The fourth section, on Knowledge Management and Decision Support, kicks off with three papers from the @neurIST consortium, an evidently fruitful multidisciplinary project on the risk of aneurysm rupture. This risk in a given patient is determined by a multiplicity of variables, from the molecular level through cellular processes and tissue remodelling to the pathophysiology of the disease, not ignoring population level epidemiological aspects of the disease. In the first paper, Jimison Iavindrasana et al. discuss the management of patient data, with a focus on considerations of patient privacy and confidentiality, as well as the security features of the clinical information system. Christoph Friedrich et al., in the second paper, present @neuLink, a service-oriented environment used to extract relevant information from structured and unstructured information sources and to link genetics (molecular genetics as well as epidemiological factors) with the disease, thus allowing the interpretation of molecular data within a clinical research environment. Through the integration of multiple, complex data sources – clinical data, individual risk factors provided by @neuLink – the @neuRisk clinical decision support (CDS) system classifies patients with high aneurysm rupture risk and proposes suitable, individualized preventive therapy; this is introduced in the third paper by Dunlop et al. Jesus Luna et al., reporting from Cyprus, take grid computing precepts as normally given and analyse what they would mean in a real healthgrid situation. This includes issues of patient data communication through public networks, storage in nodes out of the hospital's control, and so on. Analysis of the Intensive Care Grid system reveals potential sources of attack and provides a solution that would be in line with legal requirements and security mechanisms. Peter Sloot et al. take the problem of decision support in the treatment of HIV drug resistance and explore, through the ViroLab project, the complexity of multilayered, non-linear, multiply-connected networks of influences in the decision process. The data cascades from -omics to health record, ascending or descending physical and temporal scales, disciplines, orders of magnitude. The result is an improved drug ranking system which has been successfully used in its prototype form.
The fifth and final section of this volume presents three research road maps. These are in different stages of development, and were commissioned for different reasons and in different contexts. However, collectively, they represent a remarkable set of proposals with many overlaps and contrasts.
The outcome of an ‘Integrated Research Team’ event on Healthgrid: Grid technology and biomedicine convened by the US Army's Telemedicine & Advanced Technology Research Centre (TATRC), the first road map “serves to communicate expectations and requirements to all parties – end users, policymakers, scientists, as well as technology leaders.
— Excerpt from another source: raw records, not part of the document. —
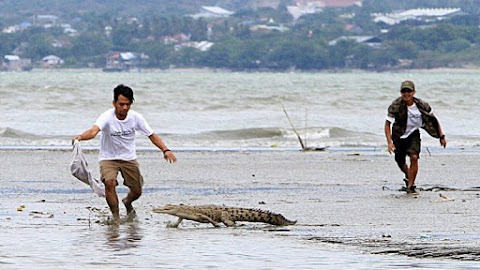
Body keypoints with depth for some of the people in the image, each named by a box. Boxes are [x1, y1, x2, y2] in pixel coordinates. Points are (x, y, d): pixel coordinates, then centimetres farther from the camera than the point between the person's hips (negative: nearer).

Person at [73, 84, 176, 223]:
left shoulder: (136, 117, -12)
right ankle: (115, 216, -11)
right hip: (108, 158, -3)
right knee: (110, 182, -30)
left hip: (129, 158, 4)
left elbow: (152, 135, -3)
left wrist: (165, 150, -17)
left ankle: (127, 202, 43)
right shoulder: (107, 117, -23)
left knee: (137, 191, 5)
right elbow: (94, 130, -42)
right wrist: (81, 137, -64)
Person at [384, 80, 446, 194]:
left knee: (414, 157, -21)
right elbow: (387, 124, -19)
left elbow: (434, 120, -2)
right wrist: (389, 142, -30)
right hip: (399, 135, 0)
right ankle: (408, 176, 46)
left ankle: (410, 186, -9)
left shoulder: (421, 105, -19)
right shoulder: (396, 106, -24)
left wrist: (441, 136, -2)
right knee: (400, 163, 10)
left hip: (413, 134, 0)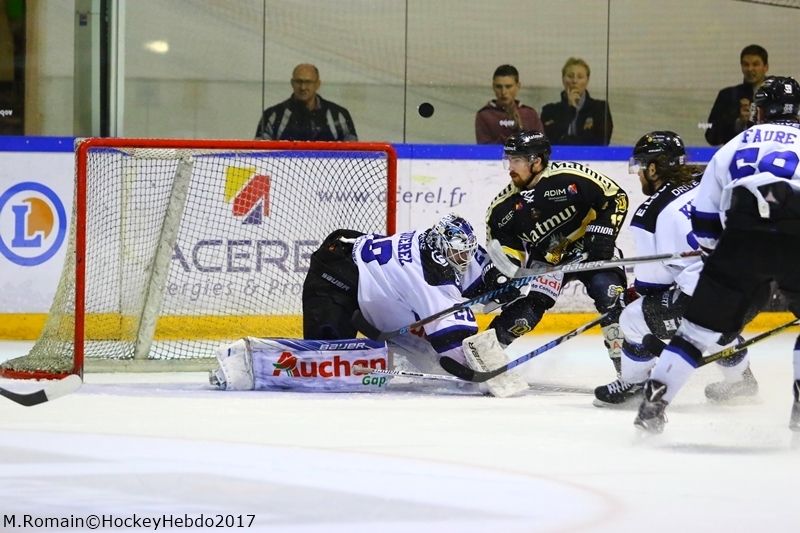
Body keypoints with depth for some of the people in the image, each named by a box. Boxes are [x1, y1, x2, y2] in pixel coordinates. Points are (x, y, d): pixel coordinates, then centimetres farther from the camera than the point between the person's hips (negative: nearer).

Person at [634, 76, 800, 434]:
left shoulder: (735, 146, 26)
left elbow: (704, 222, 22)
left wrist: (720, 253, 36)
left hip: (741, 241, 1)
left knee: (699, 326, 10)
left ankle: (654, 403, 4)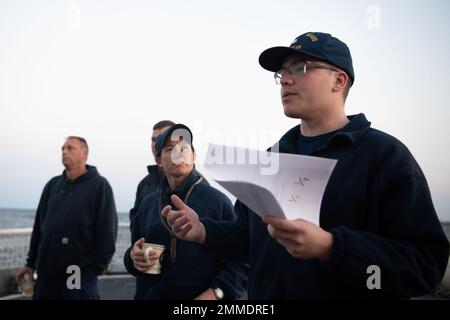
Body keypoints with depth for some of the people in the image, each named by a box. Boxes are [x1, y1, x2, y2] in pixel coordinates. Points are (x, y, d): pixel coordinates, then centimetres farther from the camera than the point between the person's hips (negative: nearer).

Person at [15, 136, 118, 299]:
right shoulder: (53, 185, 14)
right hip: (46, 274, 5)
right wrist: (31, 263, 14)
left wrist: (99, 266, -11)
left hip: (81, 276, -5)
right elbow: (39, 226, 16)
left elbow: (107, 231, -8)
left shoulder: (99, 185, -4)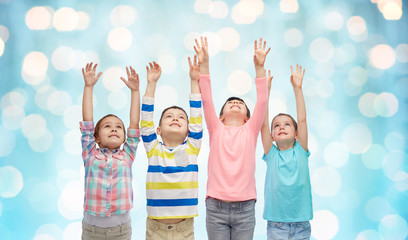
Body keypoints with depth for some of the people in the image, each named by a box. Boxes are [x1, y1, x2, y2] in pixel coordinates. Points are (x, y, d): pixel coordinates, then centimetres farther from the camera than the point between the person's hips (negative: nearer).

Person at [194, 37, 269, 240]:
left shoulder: (250, 130, 9)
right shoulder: (216, 130, 9)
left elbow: (262, 102, -1)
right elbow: (206, 101, 0)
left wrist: (259, 67, -10)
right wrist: (204, 65, -8)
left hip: (245, 208, 0)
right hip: (216, 207, 0)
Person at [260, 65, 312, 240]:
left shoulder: (300, 152, 5)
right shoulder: (271, 154, 4)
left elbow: (302, 120, -2)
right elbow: (263, 122, -3)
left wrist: (297, 88, -6)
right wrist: (265, 90, -7)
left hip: (301, 226, 1)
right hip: (276, 225, -1)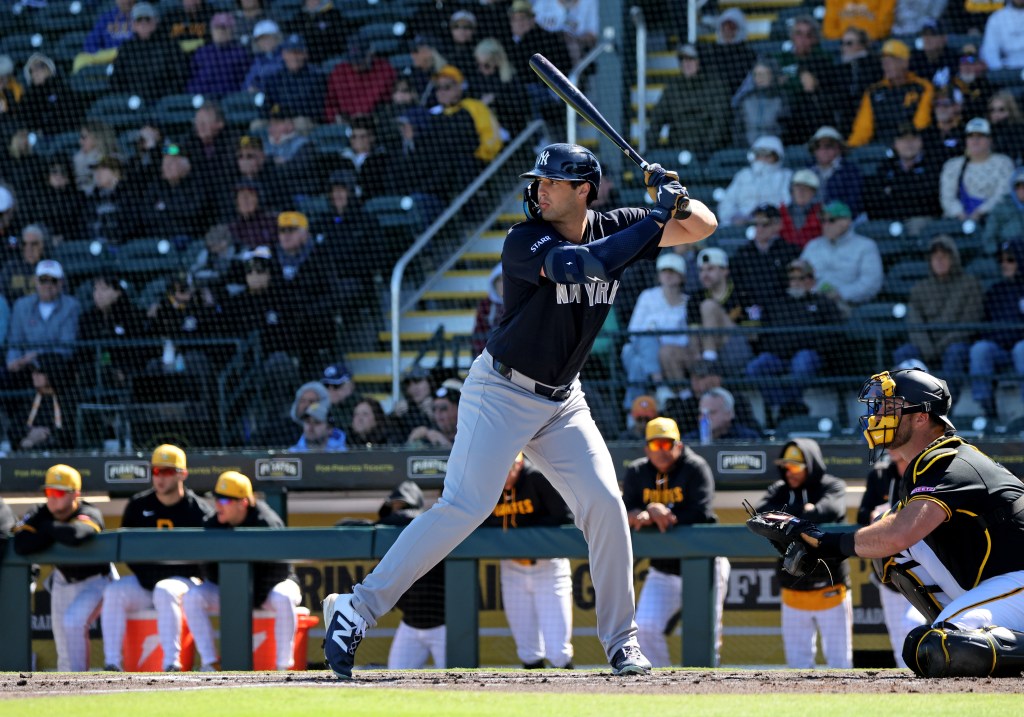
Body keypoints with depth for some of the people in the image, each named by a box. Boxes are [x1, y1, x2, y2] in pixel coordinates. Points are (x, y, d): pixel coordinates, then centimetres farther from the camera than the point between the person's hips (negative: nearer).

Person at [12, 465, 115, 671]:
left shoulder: (89, 515, -28)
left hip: (96, 581, -6)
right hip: (62, 582, 6)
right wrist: (59, 534, -30)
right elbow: (21, 545, -31)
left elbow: (76, 535, -51)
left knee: (73, 621, -27)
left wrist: (48, 528, -33)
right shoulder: (39, 515, -14)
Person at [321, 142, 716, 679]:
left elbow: (703, 227, 5)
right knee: (464, 506, -16)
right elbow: (582, 264, -36)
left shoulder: (614, 229, 1)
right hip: (502, 391, -5)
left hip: (562, 401, 6)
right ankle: (356, 609, -13)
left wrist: (678, 200, -17)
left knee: (604, 503, -6)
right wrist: (657, 218, -31)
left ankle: (620, 639, 6)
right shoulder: (526, 240, -17)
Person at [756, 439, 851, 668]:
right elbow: (761, 513, -9)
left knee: (839, 660, 0)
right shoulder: (779, 490, 8)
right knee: (797, 660, 6)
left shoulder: (833, 487, -3)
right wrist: (802, 511, -14)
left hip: (830, 589, -4)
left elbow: (828, 510, -24)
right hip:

The roadmap provides a foundation upon which TATRC may organize its strategic priorities and commit to resource allocations.”
caGrid is a middleware system which combines grid computing, service oriented architecture and the model-driven design paradigm to support development of interoperable data and analytical resources and federation of such resources in a Grid environment. The functionality provided by caGrid is an essential and integral component of the cancer Biomedical Informatics Grid (caBIGTM) program, established by the National Cancer Institute as a nationwide effort to develop enabling informatics technologies for collaborative, multi-institutional biomedical research with the overarching goal of accelerating translational cancer research.
Starting with the HealthGrid White Paper (2005), the EU funded SHARE road map project has aimed at identifying the most important steps and significant milestones towards wide deployment and adoption of healthgrids in Europe. The project has sought to reconcile likely conflicts between technological developments and regulatory frameworks by bringing together the project's technical road map and conceptual map of ethical and legal issues and socioeconomic prospects. A key tool in this process was a collection of case studies of healthgrid applications.